Toda Arte é Política


Hélio Oiticica, Tropicália, 1967

Às vésperas da Bienal, a curadora da 27ª Bienal de São Paulo, Lisette Lagnado, fala sobre a mostra como "suspensão do cotidiano"

FOLHA - Você partiu de conceitos do Hélio Oiticica, dos anos 60 e 70, para criar o projeto desta Bienal. Em que medida, após a seleção de artistas e a montagem dos trabalhos, aquelas idéias podem ser observadas na produção contemporânea?

LAGNADO - Acho que a primeira vez que tive esse "feeling" foi quando entrei em contato com o trabalho do Rirkrit Tiravanija, porque eu via aquele sujeito fazendo proposições para se ficar junto, cozinhando e eu lembrava disso como uma proposição para "Parangolé-área". Então, foi aí que de fato comecei a achar que o Hélio tinha sido visionário, no sentido que, na década seguinte, em 80, quando ele morre, há a volta à pintura, de certa forma à mercantilização da arte, e isso ele nunca imaginava. Ele caminhava para algo mais voltado ao que fazia o Gordon Matta-Clark, de intervenções urbanas. Em meados dos anos 90, vimos proposições como a do Rirkrit serem usadas por vários artistas e ele se tornou um ícone, mas eu achava que o Hélio faltava nessa bibliografia. O que ele conceituou é o que está acontecendo e o primeiro fenômeno mais direto, que demonstra isso, é o Rirkrit.

FOLHA - Mas a arte, e nesse caso a Bienal, não pode ser como um espaço experimental de como viver junto? Não era isso, afinal, que o Hélio Oiticica propunha?

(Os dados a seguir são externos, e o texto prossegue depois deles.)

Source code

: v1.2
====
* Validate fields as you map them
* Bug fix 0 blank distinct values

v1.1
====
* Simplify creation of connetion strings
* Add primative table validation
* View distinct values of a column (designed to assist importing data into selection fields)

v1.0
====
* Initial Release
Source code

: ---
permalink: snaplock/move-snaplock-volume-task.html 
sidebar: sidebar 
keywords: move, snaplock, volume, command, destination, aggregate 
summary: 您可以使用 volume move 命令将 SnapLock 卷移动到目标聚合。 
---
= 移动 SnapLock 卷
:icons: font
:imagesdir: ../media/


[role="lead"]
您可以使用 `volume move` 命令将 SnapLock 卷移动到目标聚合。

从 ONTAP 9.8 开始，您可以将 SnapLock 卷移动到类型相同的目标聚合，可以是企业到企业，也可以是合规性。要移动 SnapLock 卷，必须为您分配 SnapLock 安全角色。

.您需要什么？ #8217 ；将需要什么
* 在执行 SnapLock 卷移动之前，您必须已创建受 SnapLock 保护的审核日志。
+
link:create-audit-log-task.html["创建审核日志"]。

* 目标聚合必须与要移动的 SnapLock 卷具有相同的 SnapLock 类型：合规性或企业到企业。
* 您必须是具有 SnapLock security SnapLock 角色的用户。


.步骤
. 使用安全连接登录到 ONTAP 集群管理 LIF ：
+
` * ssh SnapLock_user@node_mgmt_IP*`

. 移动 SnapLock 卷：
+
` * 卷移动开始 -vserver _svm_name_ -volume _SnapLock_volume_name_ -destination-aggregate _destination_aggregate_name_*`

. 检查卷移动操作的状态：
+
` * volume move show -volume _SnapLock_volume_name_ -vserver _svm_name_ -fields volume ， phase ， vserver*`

LAGNADO - Eu diria que o conceito de Hélio, mais próximo de sua pergunta, seria o de Crelazer. Acontece paralelamente com a preparação de "Éden" para Whitechapel (1969) e aí o artista já quer implantar uma nova prática de vida, pautada por uma percepção criativa da parte dos indivíduos e um forte sentido de participação coletiva. A "Cama-Bólide" é um dos exemplos mais emblemáticos; ou então sentir na planta do pé a textura da areia, a temperatura da água, o barulho da palha. Mas vamos combinar que estas experiências sensoriais faziam sentido dentro daquele contexto de descoberta do corpo livre, etc. Viver junto hoje não pode ser traduzido literalmente. Quais são nossas questões do agora? O último pronunciamento do papa? Não sei. O que resta do Crelazer é uma crítica à sociedade do espetáculo, a um lazer ativo e não passivo.

Matéria publicada pelo Caderno Ilustrada do jornal Folha de São Paulo, do dia 1/10/2006.